● Aim of the exercise: Reproduce every line of the material below without any changes, leaving the pictures out of your answer.

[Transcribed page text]
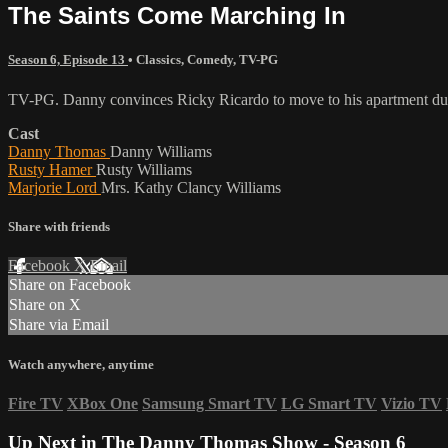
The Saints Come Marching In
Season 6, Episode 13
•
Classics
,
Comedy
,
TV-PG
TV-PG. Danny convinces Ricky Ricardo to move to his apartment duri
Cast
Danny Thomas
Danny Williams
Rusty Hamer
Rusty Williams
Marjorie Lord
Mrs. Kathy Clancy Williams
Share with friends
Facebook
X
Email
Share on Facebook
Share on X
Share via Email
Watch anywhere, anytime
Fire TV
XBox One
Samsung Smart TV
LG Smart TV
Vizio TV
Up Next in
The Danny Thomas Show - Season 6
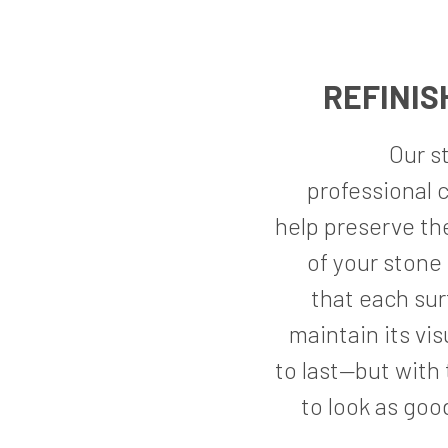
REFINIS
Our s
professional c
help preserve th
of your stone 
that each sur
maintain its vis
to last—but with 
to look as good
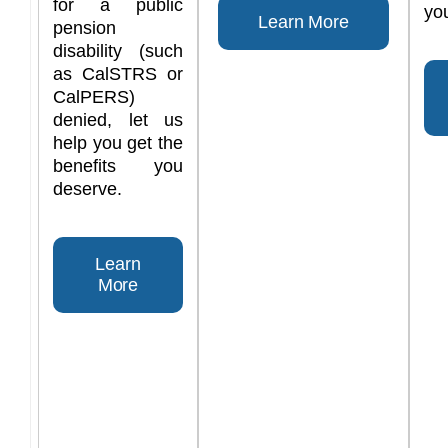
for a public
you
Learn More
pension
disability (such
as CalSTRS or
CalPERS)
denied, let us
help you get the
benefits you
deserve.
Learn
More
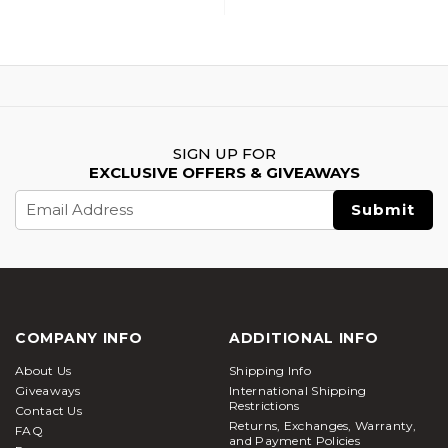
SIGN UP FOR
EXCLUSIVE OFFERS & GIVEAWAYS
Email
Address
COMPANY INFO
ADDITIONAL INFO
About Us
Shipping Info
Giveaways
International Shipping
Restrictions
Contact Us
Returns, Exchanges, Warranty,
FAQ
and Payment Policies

● Expected answer:
The Saints Come Marching In
Season 6, Episode 13
•
Classics
,
Comedy
,
TV-PG
TV-PG. Danny convinces Ricky Ricardo to move to his apartment duri
Cast
Danny Thomas
Danny Williams
Rusty Hamer
Rusty Williams
Marjorie Lord
Mrs. Kathy Clancy Williams
Share with friends
Facebook
X
Email
Share on Facebook
Share on X
Share via Email
Watch anywhere, anytime
Fire TV
XBox One
Samsung Smart TV
LG Smart TV
Vizio TV
Up Next in
The Danny Thomas Show - Season 6
REFINIS
Our s
professional c
help preserve th
of your stone 
that each sur
maintain its vis
to last—but with 
to look as good
for a public
you
Learn More
pension
disability (such
as CalSTRS or
CalPERS)
denied, let us
help you get the
benefits you
deserve.
Learn
More
SIGN UP FOR
EXCLUSIVE OFFERS & GIVEAWAYS
Email
Address
COMPANY INFO
ADDITIONAL INFO
About Us
Shipping Info
Giveaways
International Shipping
Restrictions
Contact Us
Returns, Exchanges, Warranty,
FAQ
and Payment Policies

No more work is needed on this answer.